Besides syntax error - you need and , i.e. contains(@href,'tags') and not(position()...) - you are trying to understand the subtlety of the definition // .
XPath //a[position() < last()] will not give you every a except the last, it will give you every a that is not the last a inside its corresponding parent element. Since each li contains at most one a , each a is the last a in its corresponding parent, so this test will not contain anything at all.
You can achieve what you want by wrapping most of the expression in parentheses and putting the position check in a separate predicate
(//*[@id="video-tags"]//a[contains(@href,'tags')])[position() < last()]
The brackets cause the final predicate to be applied to the node set selected by the expression as a whole, and not just to the location step a , that is, it will first find all elements a whose href contains βtagsβ, and then returns everything except the last one these selected items are in document order.

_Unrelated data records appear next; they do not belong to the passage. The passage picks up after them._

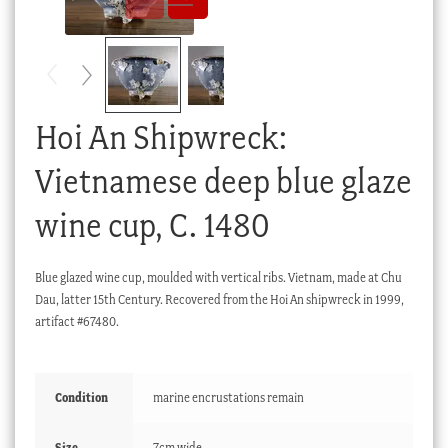
Checkout
My account
Stock Lists
Hoi An Shipwreck:
Vietnamese deep blue glaze
wine cup, C. 1480
Blue glazed wine cup, moulded with vertical ribs. Vietnam, made at Chu
Dau, latter 15th Century. Recovered from the Hoi An shipwreck in 1999,
artifact #67480.
Condition
marine encrustations remain
Size
7cm wide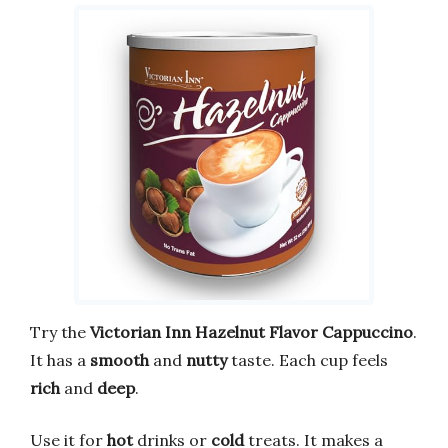
Try the
Victorian Inn Hazelnut Flavor Cappuccino
.
It has a
smooth
and
nutty
taste. Each cup feels
rich
and
deep
.
Use it for
hot
drinks or
cold
treats. It makes a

Technical explanation - the // definition in XPath is that it is short for /descendant-or-self::node()/ (including slashes), which is the location step that this node and all of its child nodes give you . So, //a means /descendant-or-self::node()/child::a , and //a[something] means /descendant-or-self::node()/child::a[something] - the predicate is applied to the child:: step, and not to descendant-or-self:: . If you want to apply the predicate to descendants, you must explicitly use the descendant:: - /descendant::a[something] axis.